# construct an interval estimator (exponential)

• Feb 13th 2011, 08:38 PM
Volga
construct an interval estimator (exponential)
I think I solved it but I don't have the answer in my book to check against.

Question.

Let $Y_1, ... Y_n$ be a random sample from an exponential distribution with density function

$f_Y(y)={\theta}e^{-{\theta}y}, y>0$

where $\theta>0$ is an unknown parameter. Define $X=Y_1+...+Y_n$. Find the moment generating function of X. Show that $2X\theta$ is a pivotal function, and hence construct an interval estimator for $\theta$ with confidence coefficient 0.95. (Note. You may use the fact that the $\chi^2$ distribution with k degrees of freedom has moment generating function $(1-2t)^{-k/2}$.)

$M_X(t)=E(e^{Xt})=E(e^{Y_1t}...e^{Y_nt})=(M_Y(t))^n =(\frac{\theta}{\theta-t})^n=(\frac{1}{(1-t/n)})^n$ which, I think, accidentally means $X{\sim}Gamma(n,\theta)$

Now we show that the distribution of $2X\theta$ does not depend on $\theta$, so that it can be a pivotal function

Let $U=2X\theta$

$M_U(t)=E(e^{Ut})=E(e^{X2{\theta}t})=M_X(2{\theta}t )=(\frac{1}{(1-\frac{2{\theta}t}{\theta}})^n=(\frac{1}{1-2t})^n$ which is mgf for a chi-square distribution with 2n degrees of freedom.

So $U=2X\theta\sim\chi^2(2n)$ and the distribution of U does not depend on $\theta$.

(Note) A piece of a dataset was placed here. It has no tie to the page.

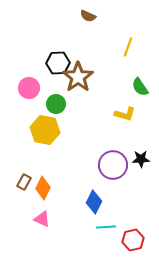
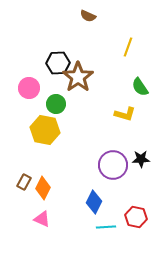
red hexagon: moved 3 px right, 23 px up; rotated 25 degrees clockwise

Now we construct an interval estimator for $\theta$ with confidence coefficient 0.95. Using the distribution of U,

$P(t_{0.025}(2n){\leq}2X{\theta}{\leq}t_{0.975}(2n) )=0.95$

I finally got the interval estimator $[\frac{t_{0.025}(2n)}{2X}; \frac{t_{0.975}(2n)}{2X}]$.